This is a story about flags, coins, congressional spending bills and a tunnel. But sometimes there’s more than meets the eye behind what appears to be a rather innocuous series of seemingly non-related events.
(FOX)- The Architect of the Capitol announced last September it would close off the tunnel that runs from the U.S. Capitol, under Independence Avenue and to the Rayburn House Office Building.
The memo declared that “construction will last for approximately one year with the majority of the work to take place nightly between the hours of 9:00 pm and 6:00 am.”
The AOC said the closure was necessary to renovate the tunnel’s ceiling, light fixtures, fire alarms and sprinklers.

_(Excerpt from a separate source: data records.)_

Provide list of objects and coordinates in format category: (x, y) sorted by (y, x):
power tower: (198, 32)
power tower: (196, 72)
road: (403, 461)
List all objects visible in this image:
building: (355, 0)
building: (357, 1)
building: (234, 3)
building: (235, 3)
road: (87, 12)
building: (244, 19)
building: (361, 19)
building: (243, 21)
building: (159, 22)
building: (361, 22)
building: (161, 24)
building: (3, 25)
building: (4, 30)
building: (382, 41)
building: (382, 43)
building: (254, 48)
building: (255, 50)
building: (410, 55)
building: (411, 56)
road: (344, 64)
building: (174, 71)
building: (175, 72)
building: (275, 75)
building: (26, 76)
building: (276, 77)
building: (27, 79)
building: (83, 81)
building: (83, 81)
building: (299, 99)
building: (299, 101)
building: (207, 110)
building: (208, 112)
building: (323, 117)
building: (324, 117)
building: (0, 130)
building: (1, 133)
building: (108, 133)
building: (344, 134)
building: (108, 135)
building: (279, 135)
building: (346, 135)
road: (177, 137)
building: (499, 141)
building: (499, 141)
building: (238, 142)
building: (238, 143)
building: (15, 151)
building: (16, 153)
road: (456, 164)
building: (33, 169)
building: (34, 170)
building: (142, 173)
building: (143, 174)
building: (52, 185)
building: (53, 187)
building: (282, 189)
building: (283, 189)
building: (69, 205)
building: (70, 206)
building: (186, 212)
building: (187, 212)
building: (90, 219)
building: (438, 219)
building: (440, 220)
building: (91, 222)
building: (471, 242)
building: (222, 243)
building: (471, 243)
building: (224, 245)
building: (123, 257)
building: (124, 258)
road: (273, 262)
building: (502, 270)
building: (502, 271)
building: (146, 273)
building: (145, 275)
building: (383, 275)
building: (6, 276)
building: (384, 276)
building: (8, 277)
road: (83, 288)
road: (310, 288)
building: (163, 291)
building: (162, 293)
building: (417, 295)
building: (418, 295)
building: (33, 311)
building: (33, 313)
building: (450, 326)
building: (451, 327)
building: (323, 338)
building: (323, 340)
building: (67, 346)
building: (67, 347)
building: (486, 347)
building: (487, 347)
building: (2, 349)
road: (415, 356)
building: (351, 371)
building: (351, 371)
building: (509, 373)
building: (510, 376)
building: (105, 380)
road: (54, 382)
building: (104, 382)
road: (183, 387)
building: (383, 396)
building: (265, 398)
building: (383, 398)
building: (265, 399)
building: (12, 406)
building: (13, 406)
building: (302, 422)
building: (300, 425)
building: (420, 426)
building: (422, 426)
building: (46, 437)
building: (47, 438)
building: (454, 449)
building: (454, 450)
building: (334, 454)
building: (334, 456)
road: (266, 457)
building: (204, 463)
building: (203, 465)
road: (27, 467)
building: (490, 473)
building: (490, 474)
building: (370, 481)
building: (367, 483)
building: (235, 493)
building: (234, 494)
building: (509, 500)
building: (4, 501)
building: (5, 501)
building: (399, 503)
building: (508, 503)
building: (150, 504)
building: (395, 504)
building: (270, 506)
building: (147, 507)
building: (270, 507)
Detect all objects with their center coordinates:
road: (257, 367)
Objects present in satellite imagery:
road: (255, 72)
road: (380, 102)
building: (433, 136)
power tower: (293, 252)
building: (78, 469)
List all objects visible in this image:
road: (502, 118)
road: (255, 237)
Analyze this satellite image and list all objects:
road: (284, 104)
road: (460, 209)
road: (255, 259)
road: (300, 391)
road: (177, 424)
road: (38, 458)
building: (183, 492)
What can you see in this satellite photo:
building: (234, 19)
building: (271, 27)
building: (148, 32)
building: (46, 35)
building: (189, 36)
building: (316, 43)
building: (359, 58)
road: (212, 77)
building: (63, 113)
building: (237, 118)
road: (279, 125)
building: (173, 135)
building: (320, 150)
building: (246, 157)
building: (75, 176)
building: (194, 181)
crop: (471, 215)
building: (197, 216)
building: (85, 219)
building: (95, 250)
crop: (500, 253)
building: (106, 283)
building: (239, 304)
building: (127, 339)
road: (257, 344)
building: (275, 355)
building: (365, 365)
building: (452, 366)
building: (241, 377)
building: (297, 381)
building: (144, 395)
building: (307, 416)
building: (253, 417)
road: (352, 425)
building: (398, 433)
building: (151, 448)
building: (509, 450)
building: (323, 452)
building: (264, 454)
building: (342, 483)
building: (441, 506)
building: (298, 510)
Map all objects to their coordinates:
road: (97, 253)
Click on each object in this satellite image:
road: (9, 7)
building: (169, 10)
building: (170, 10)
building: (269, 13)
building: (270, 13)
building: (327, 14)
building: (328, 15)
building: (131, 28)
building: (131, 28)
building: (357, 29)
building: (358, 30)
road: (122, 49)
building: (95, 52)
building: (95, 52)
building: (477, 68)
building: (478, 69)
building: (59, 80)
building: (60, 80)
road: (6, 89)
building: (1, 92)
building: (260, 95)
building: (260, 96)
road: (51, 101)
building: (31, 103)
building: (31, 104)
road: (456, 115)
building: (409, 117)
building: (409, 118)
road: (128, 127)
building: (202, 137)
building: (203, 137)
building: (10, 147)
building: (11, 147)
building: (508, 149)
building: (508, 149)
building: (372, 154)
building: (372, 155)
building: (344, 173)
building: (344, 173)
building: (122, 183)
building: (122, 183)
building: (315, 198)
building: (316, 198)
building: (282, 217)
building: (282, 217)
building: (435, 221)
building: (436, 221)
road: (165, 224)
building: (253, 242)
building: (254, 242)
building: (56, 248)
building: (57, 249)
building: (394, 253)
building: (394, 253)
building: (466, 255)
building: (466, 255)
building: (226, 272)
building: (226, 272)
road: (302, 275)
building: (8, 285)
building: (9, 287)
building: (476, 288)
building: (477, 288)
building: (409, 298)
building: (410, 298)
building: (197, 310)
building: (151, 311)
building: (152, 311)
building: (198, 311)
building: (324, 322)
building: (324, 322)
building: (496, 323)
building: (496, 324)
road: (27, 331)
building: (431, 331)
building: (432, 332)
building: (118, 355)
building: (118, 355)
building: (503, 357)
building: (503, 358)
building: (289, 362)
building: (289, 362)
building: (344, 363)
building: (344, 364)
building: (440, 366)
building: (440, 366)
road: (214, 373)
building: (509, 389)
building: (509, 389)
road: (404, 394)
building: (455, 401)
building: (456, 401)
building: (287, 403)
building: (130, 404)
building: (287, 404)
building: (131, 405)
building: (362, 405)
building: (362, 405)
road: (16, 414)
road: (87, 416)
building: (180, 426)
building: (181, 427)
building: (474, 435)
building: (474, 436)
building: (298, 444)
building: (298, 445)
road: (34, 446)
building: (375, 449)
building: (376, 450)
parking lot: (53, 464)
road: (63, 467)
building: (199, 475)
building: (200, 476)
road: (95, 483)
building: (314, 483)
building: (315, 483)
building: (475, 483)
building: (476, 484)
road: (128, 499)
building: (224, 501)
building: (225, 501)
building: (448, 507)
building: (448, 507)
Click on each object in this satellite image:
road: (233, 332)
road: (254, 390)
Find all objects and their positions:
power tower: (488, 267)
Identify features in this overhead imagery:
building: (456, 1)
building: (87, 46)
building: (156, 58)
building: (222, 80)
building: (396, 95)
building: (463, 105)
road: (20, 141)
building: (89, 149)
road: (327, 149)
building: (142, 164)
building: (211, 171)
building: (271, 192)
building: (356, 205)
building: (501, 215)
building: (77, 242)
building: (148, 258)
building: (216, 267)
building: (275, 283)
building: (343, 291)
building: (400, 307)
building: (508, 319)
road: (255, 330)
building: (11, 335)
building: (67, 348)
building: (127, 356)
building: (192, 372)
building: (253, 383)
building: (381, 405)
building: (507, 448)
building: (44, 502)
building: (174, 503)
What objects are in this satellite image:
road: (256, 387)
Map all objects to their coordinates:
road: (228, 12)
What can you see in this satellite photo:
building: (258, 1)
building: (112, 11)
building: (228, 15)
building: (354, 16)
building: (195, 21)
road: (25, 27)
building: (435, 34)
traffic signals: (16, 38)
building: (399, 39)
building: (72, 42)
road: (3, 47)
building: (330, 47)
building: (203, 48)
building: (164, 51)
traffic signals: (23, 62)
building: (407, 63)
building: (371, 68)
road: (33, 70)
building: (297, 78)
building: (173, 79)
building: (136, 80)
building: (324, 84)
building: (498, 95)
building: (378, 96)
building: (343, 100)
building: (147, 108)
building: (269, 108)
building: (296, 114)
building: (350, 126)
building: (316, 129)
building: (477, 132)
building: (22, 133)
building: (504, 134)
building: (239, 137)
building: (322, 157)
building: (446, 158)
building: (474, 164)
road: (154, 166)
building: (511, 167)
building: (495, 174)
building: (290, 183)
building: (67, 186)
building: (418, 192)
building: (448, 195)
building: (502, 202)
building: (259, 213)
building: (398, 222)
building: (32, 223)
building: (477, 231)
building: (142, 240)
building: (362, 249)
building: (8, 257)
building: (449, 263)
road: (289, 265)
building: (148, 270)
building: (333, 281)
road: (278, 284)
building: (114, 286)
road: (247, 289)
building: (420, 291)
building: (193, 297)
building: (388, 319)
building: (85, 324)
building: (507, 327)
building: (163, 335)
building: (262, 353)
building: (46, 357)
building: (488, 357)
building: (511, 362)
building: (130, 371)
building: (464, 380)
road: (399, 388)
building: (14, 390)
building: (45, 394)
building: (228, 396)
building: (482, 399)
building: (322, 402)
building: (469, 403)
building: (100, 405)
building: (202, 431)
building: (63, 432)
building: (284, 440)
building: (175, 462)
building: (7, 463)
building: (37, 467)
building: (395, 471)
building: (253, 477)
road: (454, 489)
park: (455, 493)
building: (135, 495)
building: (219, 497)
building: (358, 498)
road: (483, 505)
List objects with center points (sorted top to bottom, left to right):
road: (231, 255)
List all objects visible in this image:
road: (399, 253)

And so as construction began, down came the flags of all 50 states, the District of Columbia and U.S. territories which embroidered the tunnel’s wall.
The tunnel looked pretty barren. The lack of flags accentuated the tunnel’s parabolic, curvature. The naked, vanilla wall still revealed a “shadow” of each flag and its state seal imprinted on the plaster. The exposed ceiling showed a network of nine parallel pipes running between the Capitol and Rayburn.
A few days ago, House Administration Committee Chairwoman Candice Miller, R-Mich., announced that the flags wouldn’t return when the tunnel’s work wrapped up. In place of the flags, the Architect of the Capitol would install reproductions of commemorative quarters issued by the U.S. Mint for all 50 states, the District of Columbia and U.S. territories.
“Each quarter serves as a reminder of the ideals, landmarks, and people from each state, as well as this nation’s great motto, ‘out of many, one,’” Miller said in a statement.